Start of Block

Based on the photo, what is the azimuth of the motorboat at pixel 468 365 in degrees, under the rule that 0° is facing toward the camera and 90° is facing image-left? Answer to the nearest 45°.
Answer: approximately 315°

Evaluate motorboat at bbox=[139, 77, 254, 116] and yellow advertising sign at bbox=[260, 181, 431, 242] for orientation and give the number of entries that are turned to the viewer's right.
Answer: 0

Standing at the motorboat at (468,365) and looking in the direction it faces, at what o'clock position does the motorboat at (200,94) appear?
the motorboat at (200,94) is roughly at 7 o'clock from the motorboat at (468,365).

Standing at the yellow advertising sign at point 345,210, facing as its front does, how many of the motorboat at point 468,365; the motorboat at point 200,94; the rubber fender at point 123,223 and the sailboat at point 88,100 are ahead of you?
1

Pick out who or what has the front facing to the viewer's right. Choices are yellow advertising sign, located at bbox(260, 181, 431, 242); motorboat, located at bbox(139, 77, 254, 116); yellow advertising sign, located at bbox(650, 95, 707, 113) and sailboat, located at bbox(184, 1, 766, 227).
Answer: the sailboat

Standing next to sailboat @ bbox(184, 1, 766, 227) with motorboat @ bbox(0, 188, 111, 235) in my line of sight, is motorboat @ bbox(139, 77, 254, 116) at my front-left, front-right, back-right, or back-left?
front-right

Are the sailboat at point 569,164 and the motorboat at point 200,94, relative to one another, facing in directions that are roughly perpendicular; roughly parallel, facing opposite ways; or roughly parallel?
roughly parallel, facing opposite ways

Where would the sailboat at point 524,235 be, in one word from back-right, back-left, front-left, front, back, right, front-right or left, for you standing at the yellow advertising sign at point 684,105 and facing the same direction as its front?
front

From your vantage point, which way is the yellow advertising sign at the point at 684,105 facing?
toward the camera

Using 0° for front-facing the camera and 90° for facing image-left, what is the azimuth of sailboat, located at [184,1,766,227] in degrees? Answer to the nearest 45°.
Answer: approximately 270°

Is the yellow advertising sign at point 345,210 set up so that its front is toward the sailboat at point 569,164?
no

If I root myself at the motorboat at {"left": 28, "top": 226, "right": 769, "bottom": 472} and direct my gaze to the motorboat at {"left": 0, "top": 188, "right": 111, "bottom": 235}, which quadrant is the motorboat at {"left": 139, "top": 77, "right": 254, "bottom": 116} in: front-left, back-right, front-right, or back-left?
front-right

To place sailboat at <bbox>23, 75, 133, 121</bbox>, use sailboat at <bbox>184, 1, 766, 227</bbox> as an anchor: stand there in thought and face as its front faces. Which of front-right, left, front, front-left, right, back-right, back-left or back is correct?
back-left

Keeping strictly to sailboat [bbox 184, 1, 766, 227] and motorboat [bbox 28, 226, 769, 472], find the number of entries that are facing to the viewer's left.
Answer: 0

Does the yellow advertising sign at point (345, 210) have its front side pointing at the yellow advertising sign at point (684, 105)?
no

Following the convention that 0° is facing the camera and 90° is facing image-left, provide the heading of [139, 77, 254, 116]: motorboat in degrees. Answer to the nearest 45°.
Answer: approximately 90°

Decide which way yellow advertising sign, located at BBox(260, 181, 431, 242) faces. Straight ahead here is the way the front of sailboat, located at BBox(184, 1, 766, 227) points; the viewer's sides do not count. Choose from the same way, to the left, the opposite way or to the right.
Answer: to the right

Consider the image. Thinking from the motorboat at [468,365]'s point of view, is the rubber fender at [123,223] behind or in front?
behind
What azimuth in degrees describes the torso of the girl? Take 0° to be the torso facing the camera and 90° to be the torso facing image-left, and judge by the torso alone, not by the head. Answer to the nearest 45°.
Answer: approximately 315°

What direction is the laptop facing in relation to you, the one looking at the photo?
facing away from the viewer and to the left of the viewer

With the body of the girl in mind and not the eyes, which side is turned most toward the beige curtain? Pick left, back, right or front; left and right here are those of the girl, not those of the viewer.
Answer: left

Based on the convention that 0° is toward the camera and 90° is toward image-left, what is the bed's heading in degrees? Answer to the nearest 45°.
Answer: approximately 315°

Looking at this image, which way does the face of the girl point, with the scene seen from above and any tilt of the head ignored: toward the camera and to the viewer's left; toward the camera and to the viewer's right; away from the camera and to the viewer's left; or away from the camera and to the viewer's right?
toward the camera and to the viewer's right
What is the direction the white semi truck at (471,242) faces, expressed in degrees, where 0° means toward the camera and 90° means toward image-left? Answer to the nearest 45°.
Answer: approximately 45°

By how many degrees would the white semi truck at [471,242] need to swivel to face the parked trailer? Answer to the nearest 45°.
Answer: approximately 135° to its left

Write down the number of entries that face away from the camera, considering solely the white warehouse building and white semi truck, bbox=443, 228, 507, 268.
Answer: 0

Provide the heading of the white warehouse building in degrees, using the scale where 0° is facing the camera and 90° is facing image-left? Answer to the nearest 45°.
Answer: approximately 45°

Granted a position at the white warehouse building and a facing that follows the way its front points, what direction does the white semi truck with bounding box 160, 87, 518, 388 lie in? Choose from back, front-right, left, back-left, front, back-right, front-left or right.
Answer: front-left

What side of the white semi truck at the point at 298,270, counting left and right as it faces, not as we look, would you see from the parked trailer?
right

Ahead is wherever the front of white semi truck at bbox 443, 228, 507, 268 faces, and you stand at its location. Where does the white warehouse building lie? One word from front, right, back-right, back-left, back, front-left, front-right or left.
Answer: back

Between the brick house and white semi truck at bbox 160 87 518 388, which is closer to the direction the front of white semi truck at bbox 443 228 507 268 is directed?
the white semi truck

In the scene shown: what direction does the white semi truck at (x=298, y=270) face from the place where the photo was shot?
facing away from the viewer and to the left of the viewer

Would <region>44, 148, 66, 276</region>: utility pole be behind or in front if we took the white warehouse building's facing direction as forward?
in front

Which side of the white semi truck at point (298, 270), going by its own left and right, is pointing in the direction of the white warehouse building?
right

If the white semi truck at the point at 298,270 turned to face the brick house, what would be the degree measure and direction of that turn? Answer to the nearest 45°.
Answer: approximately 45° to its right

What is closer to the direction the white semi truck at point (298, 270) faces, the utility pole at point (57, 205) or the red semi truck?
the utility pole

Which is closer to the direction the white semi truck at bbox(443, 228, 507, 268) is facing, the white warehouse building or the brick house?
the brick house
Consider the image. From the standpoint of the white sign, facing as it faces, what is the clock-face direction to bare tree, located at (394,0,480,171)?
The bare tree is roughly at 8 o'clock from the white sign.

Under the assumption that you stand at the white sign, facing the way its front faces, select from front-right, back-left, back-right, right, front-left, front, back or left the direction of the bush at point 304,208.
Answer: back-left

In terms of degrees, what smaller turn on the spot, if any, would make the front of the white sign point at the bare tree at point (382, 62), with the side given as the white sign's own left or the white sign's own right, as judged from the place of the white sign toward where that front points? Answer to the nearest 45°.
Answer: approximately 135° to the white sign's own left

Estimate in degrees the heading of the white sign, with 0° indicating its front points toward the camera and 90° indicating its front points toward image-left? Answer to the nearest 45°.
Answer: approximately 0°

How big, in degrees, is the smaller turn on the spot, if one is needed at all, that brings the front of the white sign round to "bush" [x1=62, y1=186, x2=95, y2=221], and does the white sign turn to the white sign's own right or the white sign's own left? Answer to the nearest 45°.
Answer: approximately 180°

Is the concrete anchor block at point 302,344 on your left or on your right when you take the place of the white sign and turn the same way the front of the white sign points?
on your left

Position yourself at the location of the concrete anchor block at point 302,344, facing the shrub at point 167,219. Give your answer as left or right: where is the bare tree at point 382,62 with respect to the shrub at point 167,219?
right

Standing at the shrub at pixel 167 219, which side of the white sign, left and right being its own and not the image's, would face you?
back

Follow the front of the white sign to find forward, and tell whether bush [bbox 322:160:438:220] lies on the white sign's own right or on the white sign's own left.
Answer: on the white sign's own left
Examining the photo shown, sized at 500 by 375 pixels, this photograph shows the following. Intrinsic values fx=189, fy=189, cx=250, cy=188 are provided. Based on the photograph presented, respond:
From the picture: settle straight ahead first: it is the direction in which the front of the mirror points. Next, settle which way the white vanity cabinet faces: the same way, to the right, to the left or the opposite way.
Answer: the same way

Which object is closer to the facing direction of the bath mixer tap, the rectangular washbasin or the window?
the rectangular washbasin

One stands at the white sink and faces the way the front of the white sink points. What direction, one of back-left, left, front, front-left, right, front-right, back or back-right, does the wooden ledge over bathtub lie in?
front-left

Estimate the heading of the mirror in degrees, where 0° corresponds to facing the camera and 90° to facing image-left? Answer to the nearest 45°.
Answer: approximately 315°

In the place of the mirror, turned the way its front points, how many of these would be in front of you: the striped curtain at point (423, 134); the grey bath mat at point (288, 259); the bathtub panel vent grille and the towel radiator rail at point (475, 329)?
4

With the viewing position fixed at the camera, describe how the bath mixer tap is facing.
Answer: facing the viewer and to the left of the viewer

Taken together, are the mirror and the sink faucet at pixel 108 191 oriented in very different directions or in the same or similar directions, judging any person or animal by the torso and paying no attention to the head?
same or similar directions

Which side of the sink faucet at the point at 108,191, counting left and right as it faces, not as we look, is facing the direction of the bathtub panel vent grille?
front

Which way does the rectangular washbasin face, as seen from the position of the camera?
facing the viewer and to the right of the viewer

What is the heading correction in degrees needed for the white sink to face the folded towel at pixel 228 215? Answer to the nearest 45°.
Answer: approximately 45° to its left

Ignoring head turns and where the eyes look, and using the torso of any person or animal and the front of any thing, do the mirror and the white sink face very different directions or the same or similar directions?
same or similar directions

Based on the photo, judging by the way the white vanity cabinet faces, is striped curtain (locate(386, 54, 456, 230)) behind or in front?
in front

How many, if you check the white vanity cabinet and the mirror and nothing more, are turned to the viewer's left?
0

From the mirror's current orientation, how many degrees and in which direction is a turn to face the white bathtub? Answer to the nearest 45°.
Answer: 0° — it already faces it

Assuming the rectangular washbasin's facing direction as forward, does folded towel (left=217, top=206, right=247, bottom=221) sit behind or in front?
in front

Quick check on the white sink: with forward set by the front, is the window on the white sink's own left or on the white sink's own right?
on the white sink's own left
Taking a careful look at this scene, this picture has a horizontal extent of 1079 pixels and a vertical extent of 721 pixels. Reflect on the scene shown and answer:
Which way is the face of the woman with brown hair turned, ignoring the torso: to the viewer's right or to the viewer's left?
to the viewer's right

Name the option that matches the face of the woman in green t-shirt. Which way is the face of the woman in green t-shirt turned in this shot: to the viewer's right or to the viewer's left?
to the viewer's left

End of Block

Reproduce exactly the lines running from the one with "Which side of the sink" to the last line of the listing above. Add nothing else.

*Response:*
Which side of the sink faucet at the point at 108,191, counting left and right as it faces, not as we look, is facing the direction of the bathtub panel vent grille?
front

Which way does the rectangular washbasin face, as seen from the position of the camera?
facing the viewer and to the right of the viewer

What is the heading correction in degrees needed for the white sink to face the folded towel at pixel 228 215? Answer to the nearest 45°.
Answer: approximately 45° to its left

Ignoring head turns and where the eyes look, and using the torso of any person or animal and the front of any thing, do the mirror and the white sink face very different directions or the same or similar directions?
same or similar directions

Based on the photo, judging by the way the white vanity cabinet faces, is striped curtain (locate(386, 54, 456, 230)) behind or in front?
in front

How many, if you check the white vanity cabinet and the mirror and nothing more, are turned to the viewer's left?
0

From the mirror's current orientation, how many degrees and in which direction is a turn to face the white bathtub? Answer to the nearest 45°.
Answer: 0° — it already faces it

Assuming the rectangular washbasin's facing direction as forward, does folded towel (left=217, top=206, right=247, bottom=221) sit behind or in front?
in front

Quick check on the white sink: with forward set by the front, is the window on the white sink's own left or on the white sink's own right?
on the white sink's own left
Taking a careful look at this scene, this picture has a horizontal extent of 1079 pixels and a vertical extent of 721 pixels. Reflect on the scene shown and answer:
Which way is the face of the woman with brown hair turned, ignoring the torso: to the viewer's right or to the viewer's left?
to the viewer's right

Name the option that matches the face of the woman in green t-shirt. Which way is the face of the woman in green t-shirt turned in this shot: to the viewer's right or to the viewer's left?
to the viewer's left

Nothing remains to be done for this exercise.